Diver Detection

Relevant Publications:

  RAL-19    IROS-21    IROS-21(Prediction)   

The task of diver detection is challenging, but key to underwater human-robot interaction. For an AUV and a diver to effectively collaborate, the AUV must know the diver’s location. My earliest work on this subject was under the direction of my fellow PhD student Md. Jahidul Islam, developing a novel diver detection algorithm and comparing it to other commonly used methods.

This figure shows the network architectures of Faster RCNN, YOLO, and SSD. This figure shows the network architecture of the Deep Diver Detector.

After this, I worked with another PhD student, Karin de Langis, on developing a new dataset for diver detection called VDD-C, improving on the DDD (Deep Diver Dataset).
VDD-C consists of over 100,000 images of divers in video contexts, with all kinds of equipment, positions, multiple divers occluding one another, etc.

This figure shows that VDD-C has a much higher variety of diver appearences.

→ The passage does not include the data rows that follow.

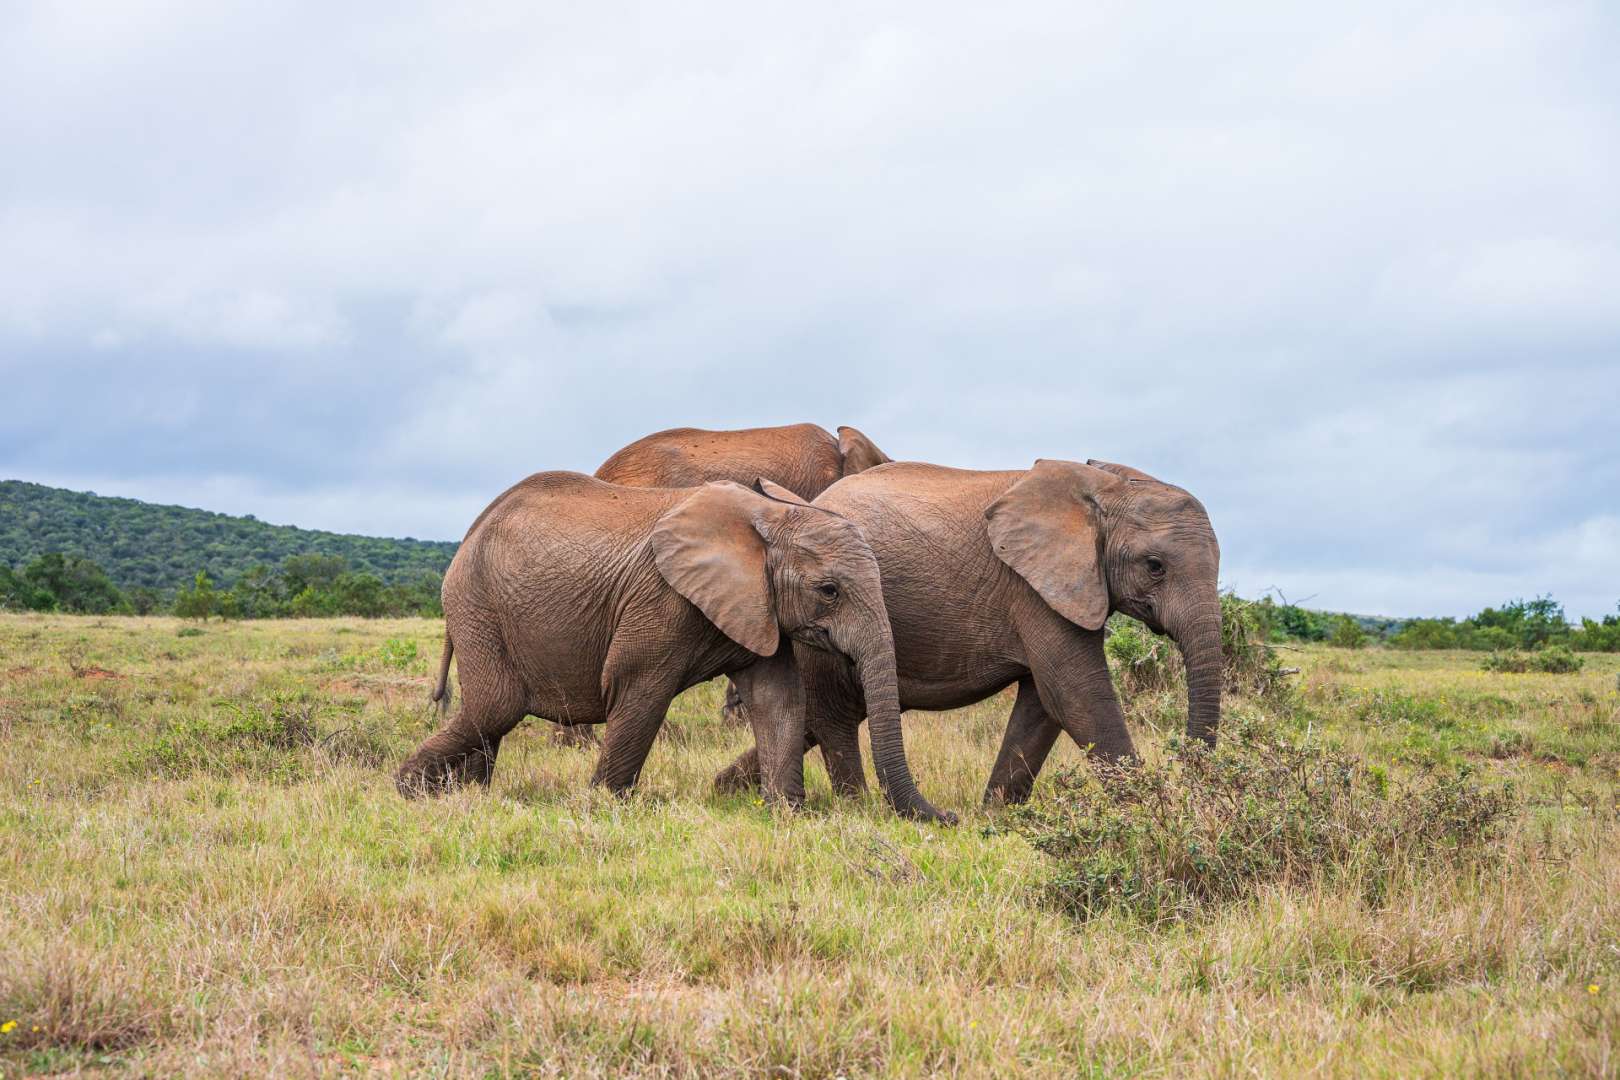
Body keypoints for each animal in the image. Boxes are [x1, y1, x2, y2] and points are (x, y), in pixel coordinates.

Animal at [395, 471, 952, 823]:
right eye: (830, 590)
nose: (948, 817)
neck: (768, 518)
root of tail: (471, 530)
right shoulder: (662, 600)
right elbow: (639, 693)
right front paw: (604, 807)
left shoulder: (756, 606)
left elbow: (778, 700)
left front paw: (787, 813)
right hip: (476, 605)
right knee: (496, 707)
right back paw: (410, 791)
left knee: (490, 716)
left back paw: (463, 793)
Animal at [714, 458, 1223, 806]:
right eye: (1155, 566)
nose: (1184, 777)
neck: (1102, 484)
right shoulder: (1033, 589)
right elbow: (1076, 693)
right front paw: (1147, 807)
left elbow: (1043, 703)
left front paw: (996, 814)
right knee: (833, 714)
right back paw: (855, 806)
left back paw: (726, 789)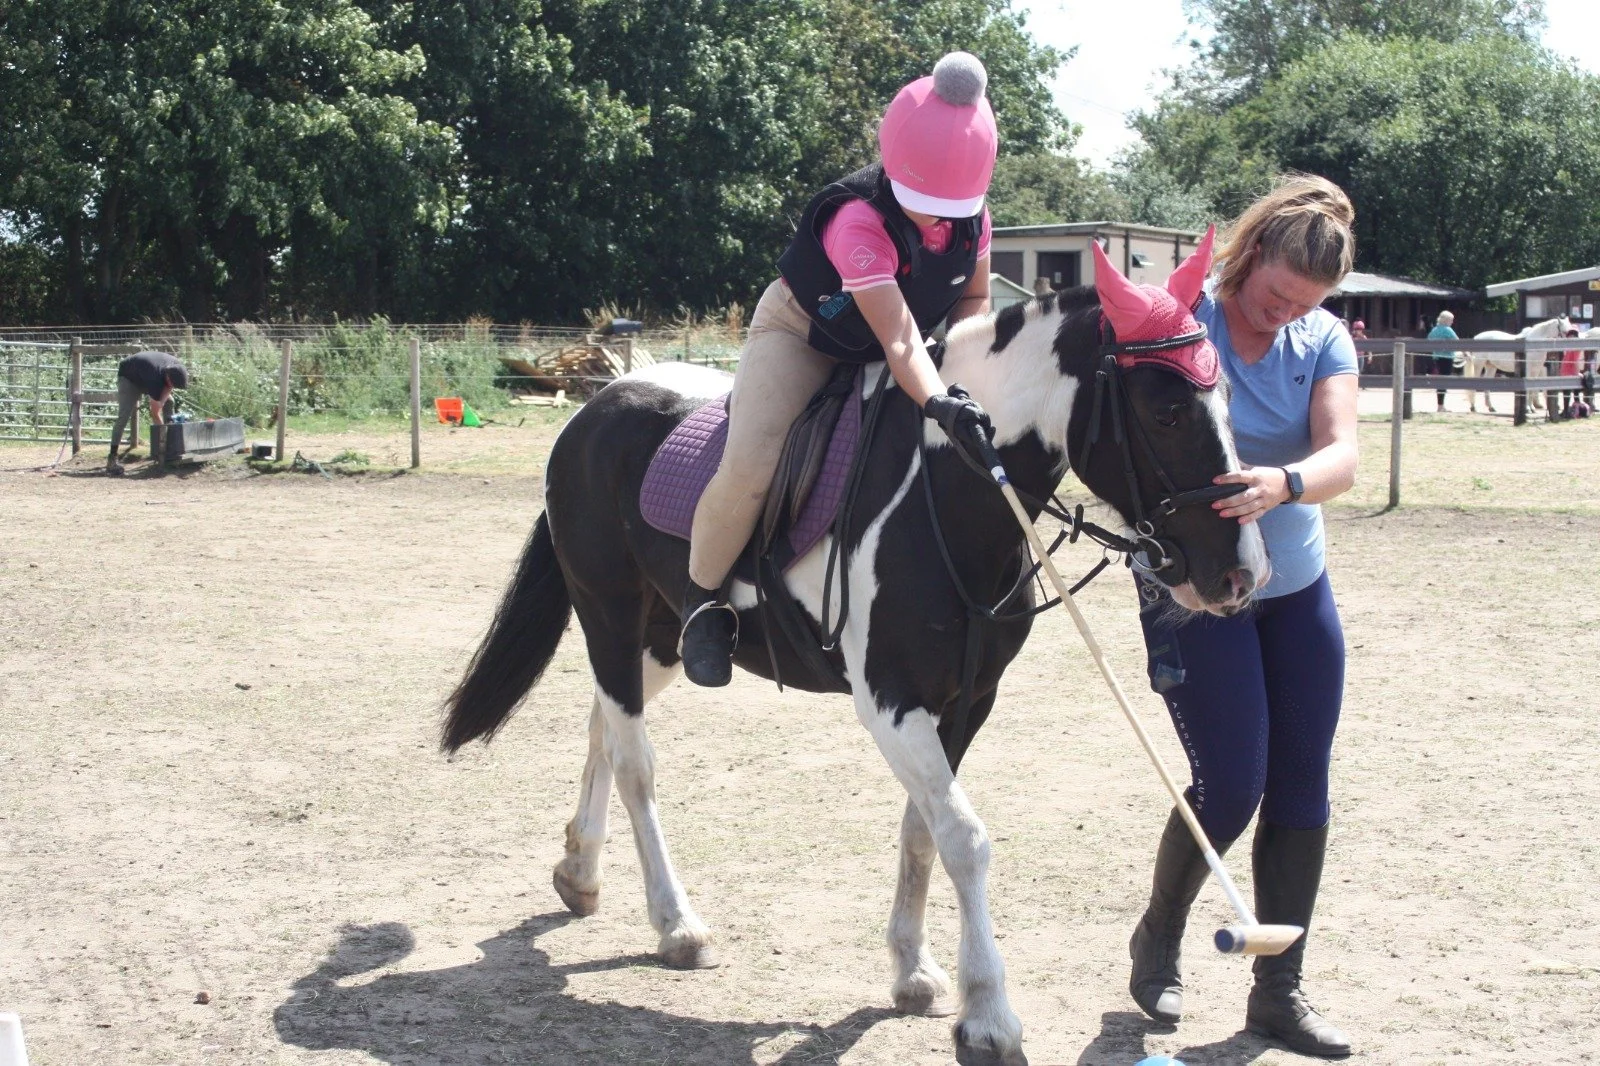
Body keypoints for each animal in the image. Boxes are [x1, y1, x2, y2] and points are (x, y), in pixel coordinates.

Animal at [439, 235, 1267, 1066]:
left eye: (1229, 399)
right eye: (1165, 411)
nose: (1241, 574)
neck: (949, 489)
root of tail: (592, 411)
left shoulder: (965, 700)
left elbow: (923, 830)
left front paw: (914, 971)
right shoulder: (892, 702)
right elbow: (964, 837)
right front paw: (989, 1016)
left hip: (659, 639)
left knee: (604, 729)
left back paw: (578, 873)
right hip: (608, 618)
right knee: (636, 761)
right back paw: (676, 924)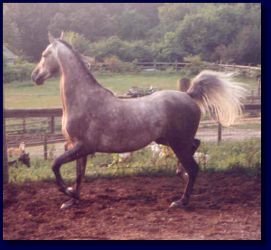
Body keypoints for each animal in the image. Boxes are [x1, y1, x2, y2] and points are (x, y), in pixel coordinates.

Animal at [31, 33, 246, 209]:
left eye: (44, 54)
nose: (35, 76)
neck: (83, 100)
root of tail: (188, 95)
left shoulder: (83, 147)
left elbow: (56, 165)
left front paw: (67, 192)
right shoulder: (76, 147)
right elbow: (79, 175)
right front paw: (72, 200)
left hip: (177, 142)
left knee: (194, 168)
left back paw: (180, 201)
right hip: (169, 140)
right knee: (195, 146)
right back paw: (180, 172)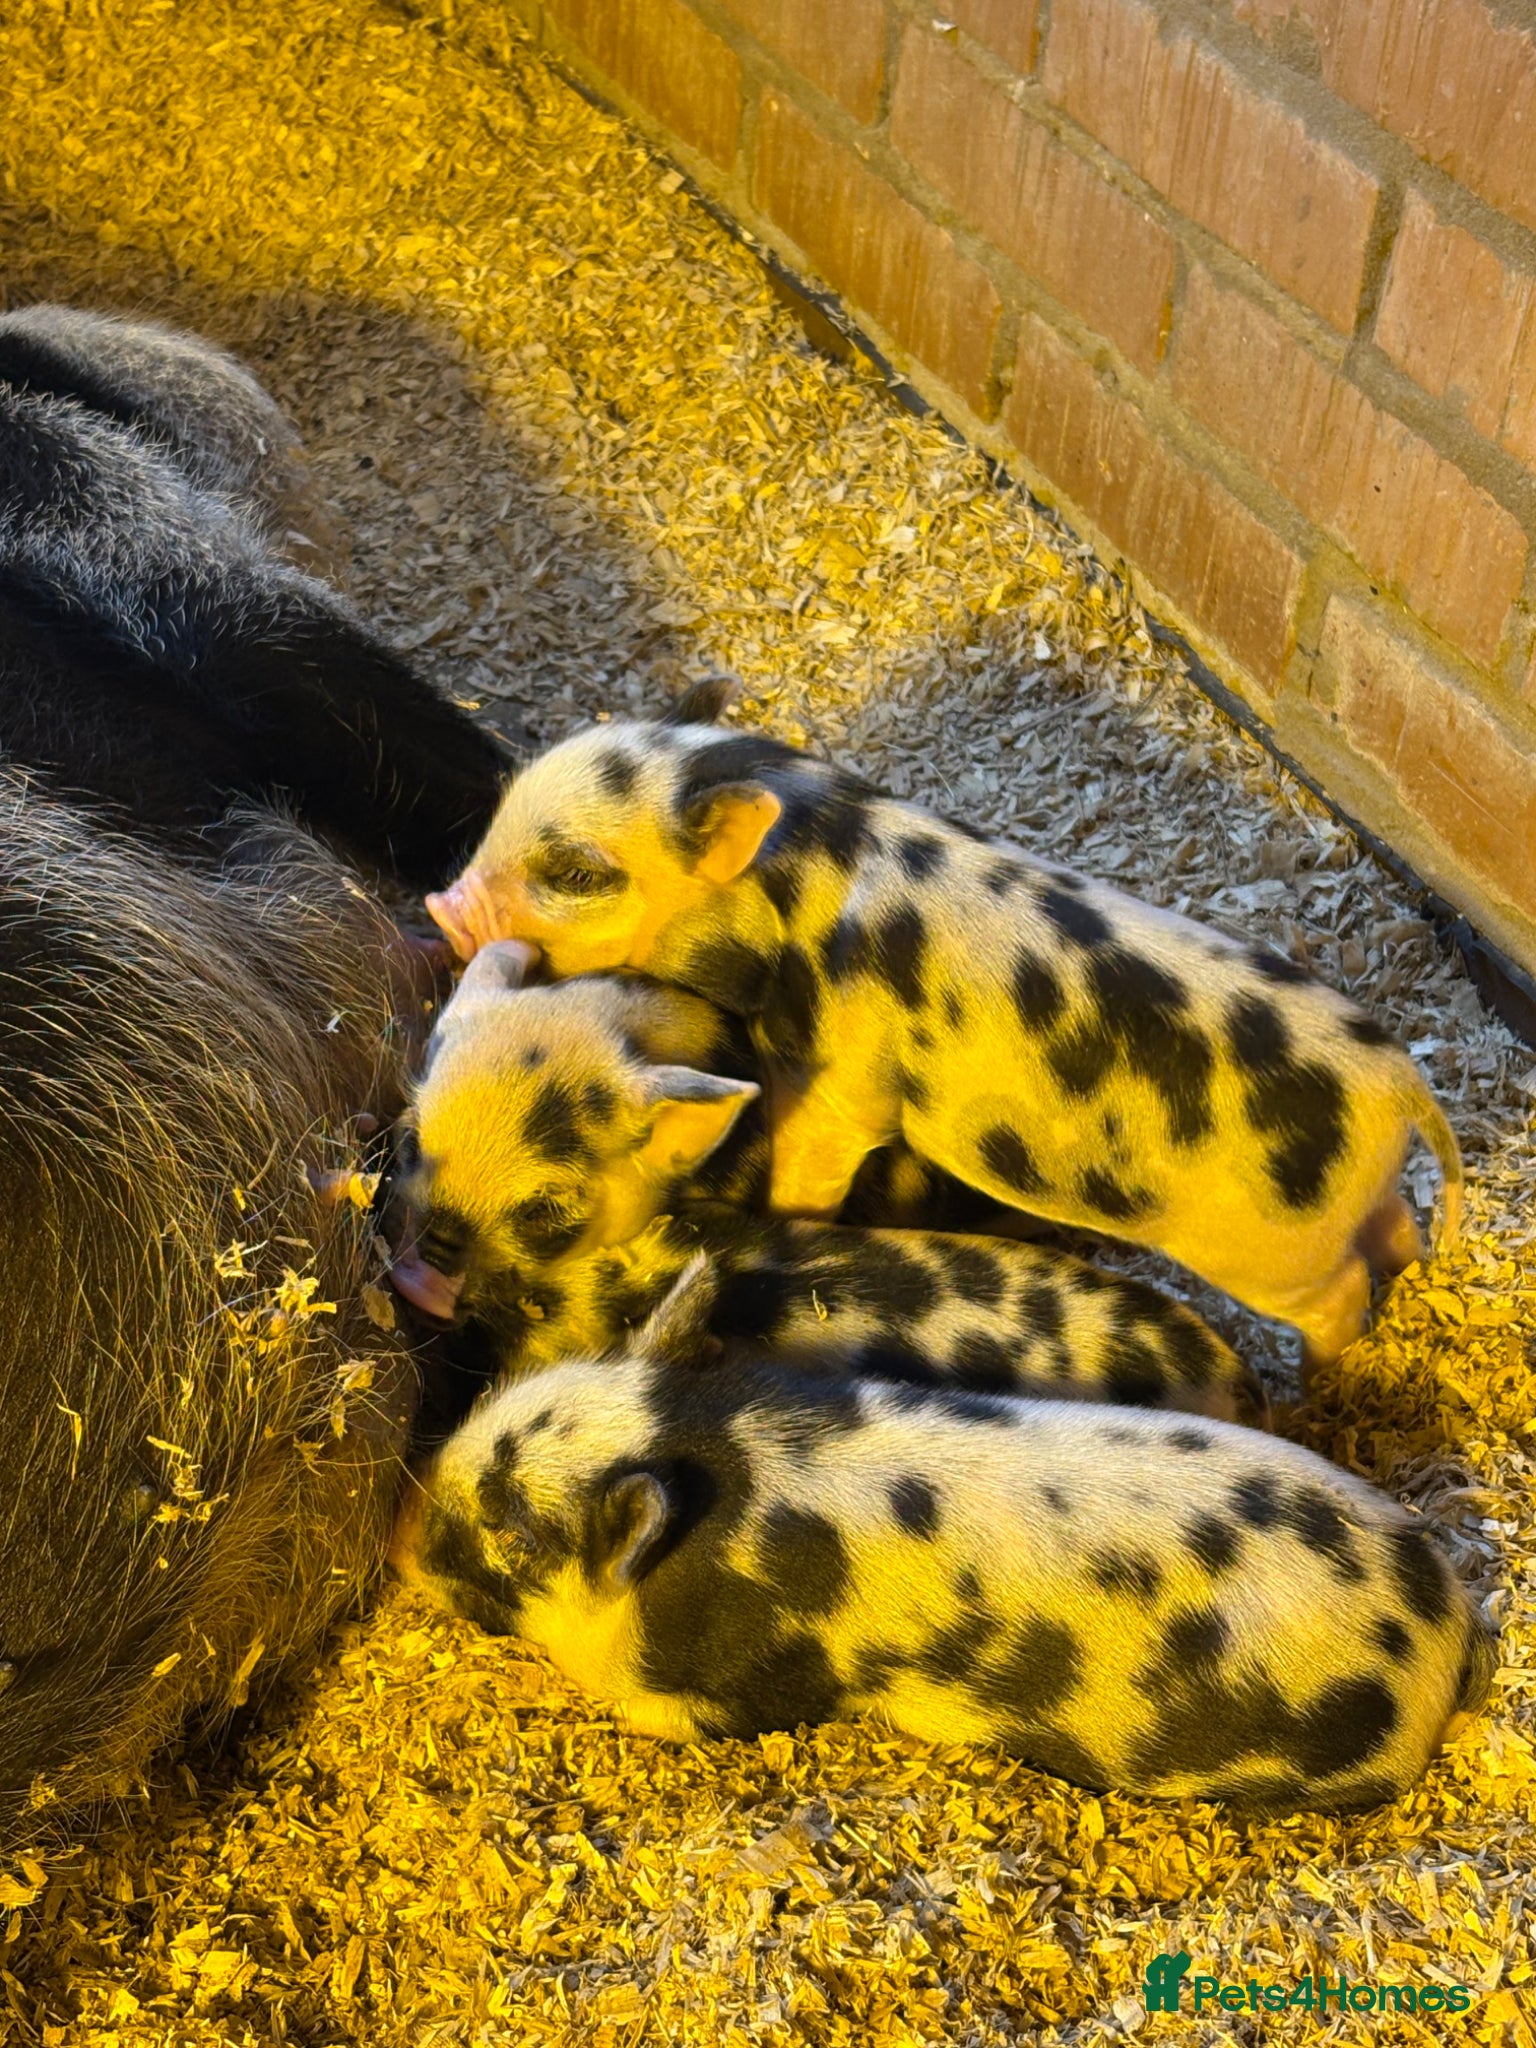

This figure shows that VDD-C has a much wider diver position distribution

The increased rigerousness of this dataset improved the state of the art performance for diver detectors, simply by providing enough data to train with. However, we also explored the use of video detection methodologies on diver detection for the first time, and profiled common object detectors not only on their per-image accuracy, but on the extent to which they struggled in video contexts.

This table shows that VDD-C trained models outperform those trained on DDD, and that the VDD-C test set is more challenging. This table shows standard metrics for VDD-C trained models, with SSD and YOLO models doing quite well. This table shows temporal stability for VDD-C trained models, demonstrating that while SSDs are the best at single images, for temporal stability, YOLO works better.

I also worked for a time on extending the capabilities of diver detectors into predicting the future motion of divers. Undergraduate student Tanmay Agarwal, under my direction, adapated some LSTMs designed for pedestrian motion prediction to diver motion prediction, giving reasonbly accuracte predictions up to 2 seconds in the future.

This figure shows the training pipeline of the diver prediction LSTMS. This figure shows some examples of predicted diver trajectories. This figure shows diver prediction error rates, demonstrating that predictions under 2 seconds in the future are possible, but not necessarily accurate

Since that time, my work on diver perception has shifted from detection to body pose estimation (no publications as yet). I have been using DeepLabCut to develop a diver pose estimator which has allowed the development of higher-order algorithms for underwater HRI.